▶ MATERIAL SHOWN
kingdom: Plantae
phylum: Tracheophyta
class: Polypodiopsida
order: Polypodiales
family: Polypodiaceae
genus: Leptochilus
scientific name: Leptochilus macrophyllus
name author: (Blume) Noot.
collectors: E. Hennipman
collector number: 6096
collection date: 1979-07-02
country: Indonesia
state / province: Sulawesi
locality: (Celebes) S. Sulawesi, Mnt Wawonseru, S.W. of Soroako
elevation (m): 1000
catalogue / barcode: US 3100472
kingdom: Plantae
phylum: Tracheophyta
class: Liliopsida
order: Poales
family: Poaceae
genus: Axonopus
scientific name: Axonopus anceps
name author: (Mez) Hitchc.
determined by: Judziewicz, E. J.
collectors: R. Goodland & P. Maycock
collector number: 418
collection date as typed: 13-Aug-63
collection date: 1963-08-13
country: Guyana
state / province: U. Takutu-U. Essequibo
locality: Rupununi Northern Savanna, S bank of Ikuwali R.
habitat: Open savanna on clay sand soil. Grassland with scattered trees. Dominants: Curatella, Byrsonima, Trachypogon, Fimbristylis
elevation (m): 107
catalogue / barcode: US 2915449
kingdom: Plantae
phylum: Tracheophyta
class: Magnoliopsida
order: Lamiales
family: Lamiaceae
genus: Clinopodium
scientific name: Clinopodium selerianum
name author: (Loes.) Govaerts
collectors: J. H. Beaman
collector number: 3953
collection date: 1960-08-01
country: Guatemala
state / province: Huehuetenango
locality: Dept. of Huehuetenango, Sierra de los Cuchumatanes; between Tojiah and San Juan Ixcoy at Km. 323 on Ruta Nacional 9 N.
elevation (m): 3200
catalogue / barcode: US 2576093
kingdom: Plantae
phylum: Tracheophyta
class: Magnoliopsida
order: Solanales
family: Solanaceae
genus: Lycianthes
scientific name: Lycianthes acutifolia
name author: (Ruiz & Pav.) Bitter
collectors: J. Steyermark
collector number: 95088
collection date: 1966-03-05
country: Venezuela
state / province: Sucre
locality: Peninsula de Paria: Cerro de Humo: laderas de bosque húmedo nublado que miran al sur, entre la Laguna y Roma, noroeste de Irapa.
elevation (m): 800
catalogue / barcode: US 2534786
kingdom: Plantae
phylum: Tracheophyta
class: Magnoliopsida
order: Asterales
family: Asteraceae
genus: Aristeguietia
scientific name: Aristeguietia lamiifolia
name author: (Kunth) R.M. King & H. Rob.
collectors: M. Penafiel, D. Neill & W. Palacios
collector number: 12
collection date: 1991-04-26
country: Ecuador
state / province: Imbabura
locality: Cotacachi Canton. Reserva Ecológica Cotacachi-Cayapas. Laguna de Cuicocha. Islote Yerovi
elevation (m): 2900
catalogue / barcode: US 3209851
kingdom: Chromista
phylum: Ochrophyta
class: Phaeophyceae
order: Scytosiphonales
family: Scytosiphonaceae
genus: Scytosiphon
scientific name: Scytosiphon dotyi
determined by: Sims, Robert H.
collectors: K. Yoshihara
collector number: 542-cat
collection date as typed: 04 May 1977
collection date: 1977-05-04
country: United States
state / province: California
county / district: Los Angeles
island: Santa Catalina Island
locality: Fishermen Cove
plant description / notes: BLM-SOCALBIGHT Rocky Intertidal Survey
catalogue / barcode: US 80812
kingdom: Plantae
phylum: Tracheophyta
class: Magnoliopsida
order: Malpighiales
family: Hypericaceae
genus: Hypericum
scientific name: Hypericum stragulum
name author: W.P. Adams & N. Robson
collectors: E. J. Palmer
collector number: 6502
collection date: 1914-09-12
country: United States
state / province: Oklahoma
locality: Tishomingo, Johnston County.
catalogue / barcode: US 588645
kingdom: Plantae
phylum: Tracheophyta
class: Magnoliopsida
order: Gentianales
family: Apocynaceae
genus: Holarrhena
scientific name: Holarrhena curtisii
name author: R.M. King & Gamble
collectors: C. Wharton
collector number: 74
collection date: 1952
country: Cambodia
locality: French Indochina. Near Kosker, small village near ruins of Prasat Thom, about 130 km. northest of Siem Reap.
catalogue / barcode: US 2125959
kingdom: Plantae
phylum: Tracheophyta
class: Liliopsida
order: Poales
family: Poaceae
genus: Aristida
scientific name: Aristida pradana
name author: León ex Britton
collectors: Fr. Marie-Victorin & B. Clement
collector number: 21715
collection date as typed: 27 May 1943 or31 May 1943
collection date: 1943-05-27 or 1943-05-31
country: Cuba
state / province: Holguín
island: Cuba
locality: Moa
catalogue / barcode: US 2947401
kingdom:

▶ REQUIREMENTS
Reproduce every line of the entries above verbatim, from the first field to the last.

▶ OUTPUT BELOW
kingdom: Plantae
phylum: Tracheophyta
class: Polypodiopsida
order: Polypodiales
family: Polypodiaceae
genus: Leptochilus
scientific name: Leptochilus macrophyllus
name author: (Blume) Noot.
collectors: E. Hennipman
collector number: 6096
collection date: 1979-07-02
country: Indonesia
state / province: Sulawesi
locality: (Celebes) S. Sulawesi, Mnt Wawonseru, S.W. of Soroako
elevation (m): 1000
catalogue / barcode: US 3100472
kingdom: Plantae
phylum: Tracheophyta
class: Liliopsida
order: Poales
family: Poaceae
genus: Axonopus
scientific name: Axonopus anceps
name author: (Mez) Hitchc.
determined by: Judziewicz, E. J.
collectors: R. Goodland & P. Maycock
collector number: 418
collection date as typed: 13-Aug-63
collection date: 1963-08-13
country: Guyana
state / province: U. Takutu-U. Essequibo
locality: Rupununi Northern Savanna, S bank of Ikuwali R.
habitat: Open savanna on clay sand soil. Grassland with scattered trees. Dominants: Curatella, Byrsonima, Trachypogon, Fimbristylis
elevation (m): 107
catalogue / barcode: US 2915449
kingdom: Plantae
phylum: Tracheophyta
class: Magnoliopsida
order: Lamiales
family: Lamiaceae
genus: Clinopodium
scientific name: Clinopodium selerianum
name author: (Loes.) Govaerts
collectors: J. H. Beaman
collector number: 3953
collection date: 1960-08-01
country: Guatemala
state / province: Huehuetenango
locality: Dept. of Huehuetenango, Sierra de los Cuchumatanes; between Tojiah and San Juan Ixcoy at Km. 323 on Ruta Nacional 9 N.
elevation (m): 3200
catalogue / barcode: US 2576093
kingdom: Plantae
phylum: Tracheophyta
class: Magnoliopsida
order: Solanales
family: Solanaceae
genus: Lycianthes
scientific name: Lycianthes acutifolia
name author: (Ruiz & Pav.) Bitter
collectors: J. Steyermark
collector number: 95088
collection date: 1966-03-05
country: Venezuela
state / province: Sucre
locality: Peninsula de Paria: Cerro de Humo: laderas de bosque húmedo nublado que miran al sur, entre la Laguna y Roma, noroeste de Irapa.
elevation (m): 800
catalogue / barcode: US 2534786
kingdom: Plantae
phylum: Tracheophyta
class: Magnoliopsida
order: Asterales
family: Asteraceae
genus: Aristeguietia
scientific name: Aristeguietia lamiifolia
name author: (Kunth) R.M. King & H. Rob.
collectors: M. Penafiel, D. Neill & W. Palacios
collector number: 12
collection date: 1991-04-26
country: Ecuador
state / province: Imbabura
locality: Cotacachi Canton. Reserva Ecológica Cotacachi-Cayapas. Laguna de Cuicocha. Islote Yerovi
elevation (m): 2900
catalogue / barcode: US 3209851
kingdom: Chromista
phylum: Ochrophyta
class: Phaeophyceae
order: Scytosiphonales
family: Scytosiphonaceae
genus: Scytosiphon
scientific name: Scytosiphon dotyi
determined by: Sims, Robert H.
collectors: K. Yoshihara
collector number: 542-cat
collection date as typed: 04 May 1977
collection date: 1977-05-04
country: United States
state / province: California
county / district: Los Angeles
island: Santa Catalina Island
locality: Fishermen Cove
plant description / notes: BLM-SOCALBIGHT Rocky Intertidal Survey
catalogue / barcode: US 80812
kingdom: Plantae
phylum: Tracheophyta
class: Magnoliopsida
order: Malpighiales
family: Hypericaceae
genus: Hypericum
scientific name: Hypericum stragulum
name author: W.P. Adams & N. Robson
collectors: E. J. Palmer
collector number: 6502
collection date: 1914-09-12
country: United States
state / province: Oklahoma
locality: Tishomingo, Johnston County.
catalogue / barcode: US 588645
kingdom: Plantae
phylum: Tracheophyta
class: Magnoliopsida
order: Gentianales
family: Apocynaceae
genus: Holarrhena
scientific name: Holarrhena curtisii
name author: R.M. King & Gamble
collectors: C. Wharton
collector number: 74
collection date: 1952
country: Cambodia
locality: French Indochina. Near Kosker, small village near ruins of Prasat Thom, about 130 km. northest of Siem Reap.
catalogue / barcode: US 2125959
kingdom: Plantae
phylum: Tracheophyta
class: Liliopsida
order: Poales
family: Poaceae
genus: Aristida
scientific name: Aristida pradana
name author: León ex Britton
collectors: Fr. Marie-Victorin & B. Clement
collector number: 21715
collection date as typed: 27 May 1943 or31 May 1943
collection date: 1943-05-27 or 1943-05-31
country: Cuba
state / province: Holguín
island: Cuba
locality: Moa
catalogue / barcode: US 2947401
kingdom:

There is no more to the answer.